Nel caso concreto, la ricorrente ha eccepito, nel ricorso in esame, per la prima volta, la nullità del contratto di garanzia; né risulta che di tale eccezione in senso lato siano stati allegati i fatti costitutivi nei gradi di merito.
Inoltre, il motivo è inammissibile anche per genericità, nel senso che esprime una censura sulla conformità del contratto di garanzia allo schema ABI, ritenuto nullo dalla Banca d’Ital ia, senza però allegarne lo specifico contenuto che sarebbe in contrasto con il provvedimento della Banca d’Italia.
Infatti, nella specie, è assorbente rilevare che, benché il ricorrente indichi nel ricorso le clausole della fideiussione corrispondenti allo schema ABI ritenuto contrario alla c.d. legge antitrust dal provvedimento della Banca d’Italia (richiamando il documento contrattuale prodotto), non deduce alcunché a proposito della riferibilità della fideiussione all’intervallo temporale rilevante secondo detto provvedimento, che non ha neppure prodotto, come sarebbe stato doveroso (trattandosi di atto regolamentare per cui, non opera il principio iura novit curia ) unitamente allo schema ABI cui il medesimo fa riferimento.
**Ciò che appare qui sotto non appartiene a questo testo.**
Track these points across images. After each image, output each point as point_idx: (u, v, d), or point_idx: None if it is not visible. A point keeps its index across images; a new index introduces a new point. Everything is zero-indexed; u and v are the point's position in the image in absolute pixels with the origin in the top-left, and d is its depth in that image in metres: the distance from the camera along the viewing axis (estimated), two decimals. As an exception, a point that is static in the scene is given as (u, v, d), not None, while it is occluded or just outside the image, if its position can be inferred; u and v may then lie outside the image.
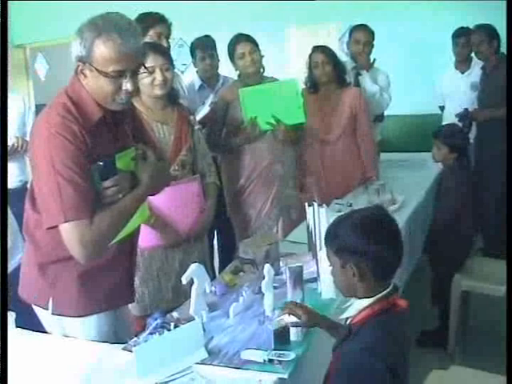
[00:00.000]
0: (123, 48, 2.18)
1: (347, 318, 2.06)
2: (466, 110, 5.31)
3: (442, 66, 6.19)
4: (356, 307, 1.99)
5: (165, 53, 3.36)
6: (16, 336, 2.48)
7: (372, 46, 5.28)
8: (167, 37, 3.87)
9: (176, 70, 3.98)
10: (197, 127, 3.52)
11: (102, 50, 2.17)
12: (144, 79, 3.07)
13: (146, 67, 2.37)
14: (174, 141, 3.32)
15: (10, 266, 3.14)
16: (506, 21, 4.76)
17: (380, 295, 1.95)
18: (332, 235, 2.00)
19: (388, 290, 1.96)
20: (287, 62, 7.02)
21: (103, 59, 2.18)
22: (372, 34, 5.27)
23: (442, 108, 6.20)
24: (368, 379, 1.85)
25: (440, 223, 3.99)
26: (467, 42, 5.64)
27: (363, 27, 5.30)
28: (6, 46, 3.53)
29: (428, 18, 6.51)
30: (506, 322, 2.67)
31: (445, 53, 6.03)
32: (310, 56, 4.62)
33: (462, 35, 5.70)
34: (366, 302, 1.96)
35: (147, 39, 3.75)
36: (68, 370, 2.21)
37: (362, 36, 5.25)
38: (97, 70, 2.19)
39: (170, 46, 3.98)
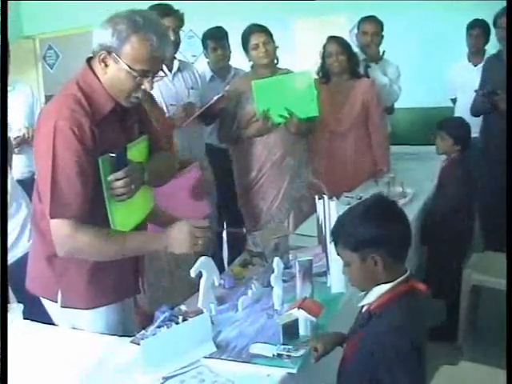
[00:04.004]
0: (157, 51, 2.21)
1: (362, 307, 2.07)
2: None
3: (453, 59, 6.14)
4: (375, 293, 2.00)
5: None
6: (23, 328, 2.49)
7: (381, 37, 5.25)
8: (175, 29, 3.82)
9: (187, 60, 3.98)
10: None
11: (136, 47, 2.17)
12: None
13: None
14: None
15: (15, 255, 3.15)
16: (506, 21, 4.69)
17: (399, 280, 1.97)
18: (343, 234, 2.02)
19: (406, 274, 1.99)
20: (298, 54, 6.98)
21: (134, 56, 2.19)
22: (380, 25, 5.23)
23: (453, 100, 6.16)
24: (394, 357, 1.86)
25: (439, 215, 3.99)
26: (481, 33, 5.59)
27: (371, 18, 5.26)
28: (6, 45, 3.52)
29: (438, 10, 6.47)
30: (506, 316, 2.65)
31: (456, 45, 5.98)
32: (325, 46, 4.59)
33: (476, 27, 5.64)
34: (386, 287, 1.97)
35: None
36: (76, 363, 2.20)
37: (370, 27, 5.22)
38: (125, 64, 2.19)
39: (179, 39, 3.94)
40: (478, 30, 5.64)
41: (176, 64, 3.95)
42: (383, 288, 1.98)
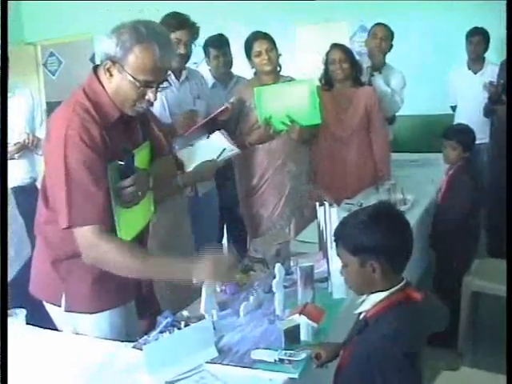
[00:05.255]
0: (160, 61, 2.22)
1: (360, 313, 2.07)
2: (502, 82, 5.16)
3: (453, 67, 6.16)
4: (371, 301, 2.00)
5: None
6: (26, 333, 2.49)
7: (390, 45, 5.29)
8: (187, 43, 3.79)
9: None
10: None
11: (140, 57, 2.19)
12: None
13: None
14: None
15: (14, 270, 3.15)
16: (506, 21, 4.70)
17: (395, 288, 1.97)
18: (345, 236, 2.03)
19: (403, 283, 1.99)
20: (298, 61, 7.00)
21: (137, 66, 2.20)
22: (391, 32, 5.29)
23: (453, 108, 6.18)
24: (386, 365, 1.87)
25: (451, 221, 3.97)
26: (481, 41, 5.61)
27: (383, 25, 5.33)
28: (6, 46, 3.53)
29: (439, 18, 6.50)
30: (506, 321, 2.66)
31: (456, 53, 6.01)
32: (328, 53, 4.61)
33: (475, 34, 5.67)
34: (382, 295, 1.98)
35: None
36: (78, 368, 2.21)
37: (380, 31, 5.28)
38: (129, 74, 2.21)
39: (190, 52, 3.88)
40: (477, 37, 5.67)
41: (184, 73, 3.93)
42: (379, 296, 1.98)
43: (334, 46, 4.63)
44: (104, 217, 2.22)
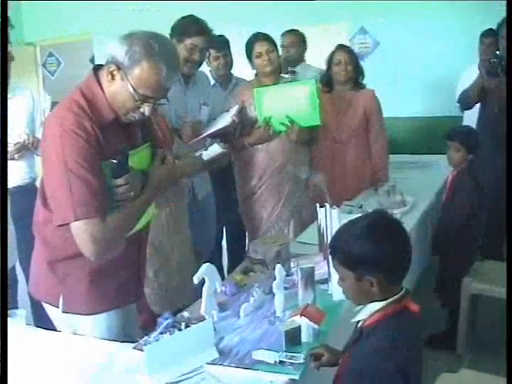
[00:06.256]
0: (164, 81, 2.24)
1: (358, 322, 2.06)
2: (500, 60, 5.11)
3: (457, 67, 6.14)
4: (368, 311, 1.98)
5: None
6: (26, 333, 2.50)
7: (303, 48, 5.64)
8: (202, 50, 3.78)
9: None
10: None
11: (145, 72, 2.20)
12: None
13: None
14: None
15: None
16: (506, 21, 4.69)
17: (393, 298, 1.94)
18: (340, 251, 1.98)
19: (401, 293, 1.96)
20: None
21: (141, 81, 2.21)
22: (301, 36, 5.68)
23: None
24: (378, 380, 1.85)
25: (455, 225, 3.95)
26: (493, 43, 5.59)
27: (290, 31, 5.72)
28: (6, 46, 3.52)
29: (438, 19, 6.48)
30: (507, 324, 2.66)
31: (466, 54, 5.99)
32: (333, 54, 4.61)
33: (489, 36, 5.65)
34: (379, 305, 1.95)
35: (181, 48, 3.67)
36: (78, 369, 2.21)
37: (287, 38, 5.66)
38: (130, 85, 2.22)
39: (203, 59, 3.91)
40: (490, 38, 5.64)
41: (194, 79, 3.92)
42: (376, 306, 1.95)
43: (340, 47, 4.64)
44: (104, 209, 2.21)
Ne consegue che va data continuità alla giurisprudenza di questa Corte per cui, in relazione alla contrarietà alla normativa antitrust di un contratto di fideiussione omnibus posto a valle di intese anticoncorrenziali, è precluso il rilievo officioso della nullità in appello se la parte interessata non ha prodotto il provvedimento della Banca d’Italia ed il modello ABI cui lo stesso fa riferimento, onde documentare la conformità a detto modello delle clausole contrattuali del contratto
di fideiussione, ritenuto nullo appunto in ragione di detta conformità (v. da ultimo Cass. 24380/2024, conforme a Cass. n. 20713/2023).
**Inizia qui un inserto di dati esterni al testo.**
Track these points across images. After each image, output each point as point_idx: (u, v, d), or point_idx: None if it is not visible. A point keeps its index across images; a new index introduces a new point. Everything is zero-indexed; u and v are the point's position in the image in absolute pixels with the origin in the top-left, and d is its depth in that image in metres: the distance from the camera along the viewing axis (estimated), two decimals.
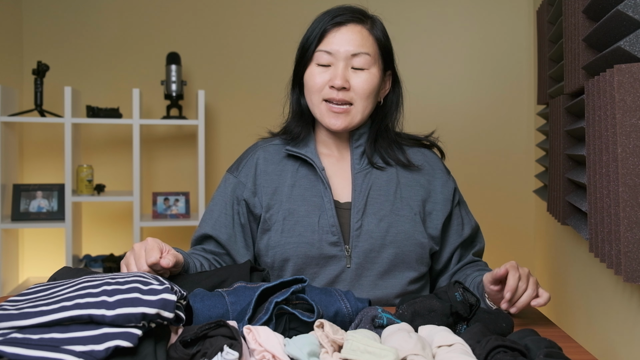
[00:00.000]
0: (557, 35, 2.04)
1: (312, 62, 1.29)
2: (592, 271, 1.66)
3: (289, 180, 1.31)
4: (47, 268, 2.97)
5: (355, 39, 1.26)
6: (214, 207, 1.35)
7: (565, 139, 1.75)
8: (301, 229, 1.26)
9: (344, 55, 1.26)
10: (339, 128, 1.28)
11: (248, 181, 1.33)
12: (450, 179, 1.38)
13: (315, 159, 1.31)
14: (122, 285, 0.82)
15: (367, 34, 1.28)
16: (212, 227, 1.33)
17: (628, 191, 1.06)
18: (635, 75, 1.05)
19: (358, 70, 1.27)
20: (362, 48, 1.26)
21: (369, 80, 1.27)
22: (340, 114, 1.27)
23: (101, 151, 3.07)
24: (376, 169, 1.32)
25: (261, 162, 1.34)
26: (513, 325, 0.98)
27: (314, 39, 1.27)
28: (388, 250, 1.26)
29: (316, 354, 0.80)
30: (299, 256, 1.25)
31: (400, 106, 1.38)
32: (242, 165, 1.36)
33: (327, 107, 1.27)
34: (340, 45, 1.26)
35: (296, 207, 1.28)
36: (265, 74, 3.06)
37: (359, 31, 1.27)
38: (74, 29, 3.05)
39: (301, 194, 1.29)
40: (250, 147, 1.41)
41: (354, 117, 1.28)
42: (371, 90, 1.28)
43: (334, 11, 1.29)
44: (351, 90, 1.26)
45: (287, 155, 1.34)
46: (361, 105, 1.27)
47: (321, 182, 1.29)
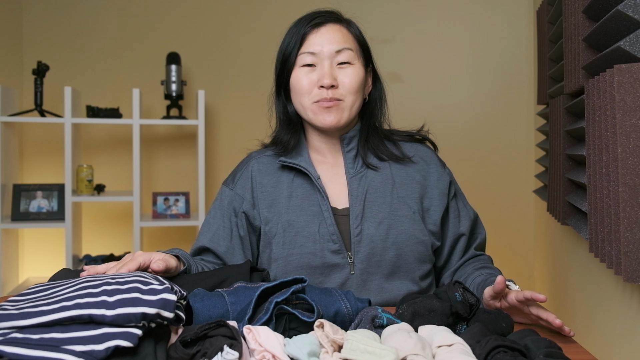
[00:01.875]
0: (557, 35, 2.04)
1: (296, 66, 1.29)
2: (592, 271, 1.66)
3: (286, 191, 1.31)
4: (47, 268, 2.97)
5: (336, 36, 1.29)
6: (211, 220, 1.35)
7: (565, 139, 1.75)
8: (302, 239, 1.26)
9: (328, 54, 1.27)
10: (331, 124, 1.27)
11: (246, 193, 1.33)
12: (445, 172, 1.37)
13: (310, 167, 1.30)
14: (122, 285, 0.82)
15: (346, 32, 1.31)
16: (210, 240, 1.33)
17: (628, 191, 1.06)
18: (635, 75, 1.05)
19: (344, 66, 1.28)
20: (344, 44, 1.28)
21: (355, 74, 1.28)
22: (331, 107, 1.27)
23: (101, 151, 3.07)
24: (371, 169, 1.32)
25: (256, 174, 1.34)
26: (513, 325, 0.98)
27: (295, 44, 1.29)
28: (390, 252, 1.26)
29: (316, 354, 0.80)
30: (303, 267, 1.25)
31: (384, 102, 1.39)
32: (237, 178, 1.36)
33: (318, 105, 1.27)
34: (323, 44, 1.27)
35: (295, 218, 1.27)
36: (265, 74, 3.04)
37: (338, 29, 1.30)
38: (74, 29, 3.05)
39: (299, 204, 1.29)
40: (244, 159, 1.41)
41: (344, 111, 1.28)
42: (359, 85, 1.29)
43: (309, 16, 1.31)
44: (340, 87, 1.27)
45: (281, 166, 1.34)
46: (350, 100, 1.28)
47: (317, 191, 1.29)
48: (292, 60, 1.29)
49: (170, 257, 1.13)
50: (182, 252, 1.22)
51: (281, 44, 1.33)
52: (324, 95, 1.26)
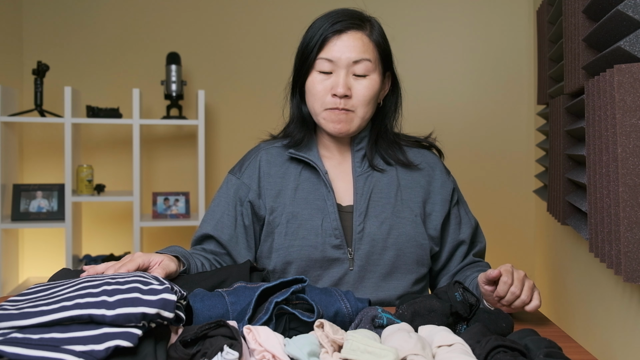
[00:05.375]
0: (557, 35, 2.04)
1: (314, 70, 1.28)
2: (592, 271, 1.66)
3: (292, 183, 1.31)
4: (47, 268, 2.97)
5: (356, 45, 1.26)
6: (215, 208, 1.35)
7: (565, 139, 1.75)
8: (304, 232, 1.27)
9: (346, 63, 1.26)
10: (340, 132, 1.28)
11: (252, 183, 1.33)
12: (449, 179, 1.39)
13: (318, 162, 1.31)
14: (122, 285, 0.82)
15: (368, 40, 1.28)
16: (214, 228, 1.33)
17: (628, 191, 1.06)
18: (635, 75, 1.05)
19: (359, 78, 1.27)
20: (363, 54, 1.26)
21: (370, 87, 1.27)
22: (342, 116, 1.27)
23: (101, 151, 3.07)
24: (377, 171, 1.33)
25: (264, 164, 1.34)
26: (513, 325, 0.98)
27: (315, 46, 1.27)
28: (389, 253, 1.27)
29: (316, 354, 0.80)
30: (302, 259, 1.26)
31: (399, 107, 1.39)
32: (244, 167, 1.36)
33: (329, 113, 1.27)
34: (342, 52, 1.26)
35: (299, 210, 1.28)
36: (265, 74, 3.06)
37: (359, 38, 1.27)
38: (74, 29, 3.05)
39: (304, 197, 1.30)
40: (253, 149, 1.41)
41: (354, 122, 1.28)
42: (372, 97, 1.28)
43: (333, 17, 1.28)
44: (353, 97, 1.26)
45: (290, 158, 1.34)
46: (362, 112, 1.28)
47: (324, 185, 1.30)
48: (310, 61, 1.28)
49: (170, 262, 1.12)
50: (181, 250, 1.22)
51: (302, 40, 1.31)
52: (336, 104, 1.26)
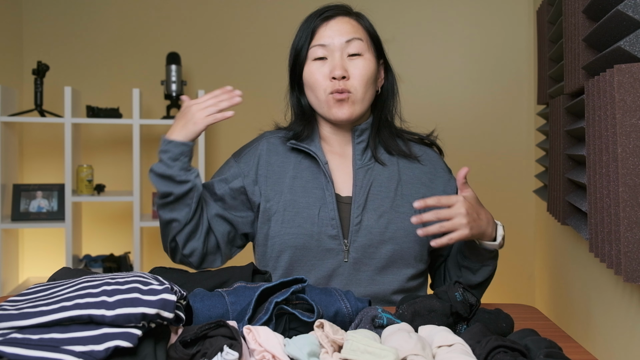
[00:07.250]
0: (557, 35, 2.04)
1: (308, 60, 1.31)
2: (592, 271, 1.66)
3: (291, 172, 1.32)
4: (47, 268, 2.97)
5: (345, 28, 1.30)
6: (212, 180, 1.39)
7: (565, 139, 1.75)
8: (301, 220, 1.27)
9: (339, 45, 1.28)
10: (344, 116, 1.29)
11: (250, 170, 1.34)
12: (452, 178, 1.40)
13: (319, 152, 1.32)
14: (121, 285, 0.82)
15: (356, 23, 1.33)
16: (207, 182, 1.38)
17: (628, 191, 1.06)
18: (635, 75, 1.05)
19: (354, 57, 1.29)
20: (354, 34, 1.30)
21: (366, 66, 1.29)
22: (344, 100, 1.28)
23: (101, 151, 3.07)
24: (379, 163, 1.33)
25: (264, 153, 1.36)
26: (513, 325, 0.98)
27: (306, 38, 1.31)
28: (386, 247, 1.27)
29: (316, 354, 0.80)
30: (297, 247, 1.27)
31: (396, 94, 1.40)
32: (244, 153, 1.38)
33: (332, 98, 1.28)
34: (333, 36, 1.29)
35: (297, 199, 1.29)
36: (265, 74, 3.06)
37: (347, 21, 1.32)
38: (74, 29, 3.05)
39: (302, 186, 1.31)
40: (257, 137, 1.43)
41: (355, 104, 1.29)
42: (369, 76, 1.30)
43: (319, 11, 1.33)
44: (351, 78, 1.28)
45: (291, 148, 1.36)
46: (361, 92, 1.29)
47: (323, 175, 1.31)
48: (303, 54, 1.31)
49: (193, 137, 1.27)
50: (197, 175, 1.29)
51: (293, 41, 1.34)
52: (336, 86, 1.27)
Ciò esime dall’osservare che, ove la censura avesse varcato la soglia dell’ammissibilità, essa sarebbe risultata infondata, per l’assorbente considerazione che il provvedimento della Banca d’Italia n. 55 del 2005, peraltro riferibile a fideiussioni stipulate in epoca antecedente al rilascio di detto provvedimento, si riferisce a fideiussioni omnibus , mentre nel caso in esame si versa, per concorde statuizione dei giudici di merito, in ipotesi di contratto autonomo di garanzia.
Il secondo e terzo motivo, esaminabili congiuntamente poiché tra loro connessi, sono parimenti inammissibili, anzitutto per difetto di autosufficienza, richiesta a pena di inammissibilità dall’articolo 366, n. 6, c.p.c., non contenendo la compiuta illustrazione del contenuto rilevante dei documenti richiamati. Per di più, detti motivi sono palesemente diretti al riesame dei fatti, ovvero a ribaltare l’interpretazione fornita dalla Corte d’appello in ordine al contenuto dei documenti prodotti dalla ricorrente che dimostrerebbero l’avvenuta estinzione dell’obbligazione gravante sulla RAGIONE_SOCIALE in particolare, il terzo motivo è del tutto generico circa il contenuto dei documenti richiamati, conseguendone anche l’impossibilità di verificarne la decisività.
Le spese seguono la soccombenza.
P.Q.M.
La Corte dichiara inammissibile il ricorso, e condanna la ricorrente al pagamento, in favore della controricorrente, delle spese del giudizio che liquida nella somma di euro 18.200,00 oltre alla maggiorazione del 15% quale rimborso forfettario delle spese generali, oltre iva ed accessori di legge.
Ai sensi dell’art. 13, comma 1 -quater , del d.p.r. n.115/02, dà atto della sussistenza dei presupposti per il versamento, da parte della ricorrente, dell’ulteriore importo a titolo di contributo unificato pari a quello dovuto per il ricorso principale, a norma del comma 1 bis dello stesso articolo 13, ove dovuto.
Così deciso nella camera di consiglio in data 13 novembre 2024.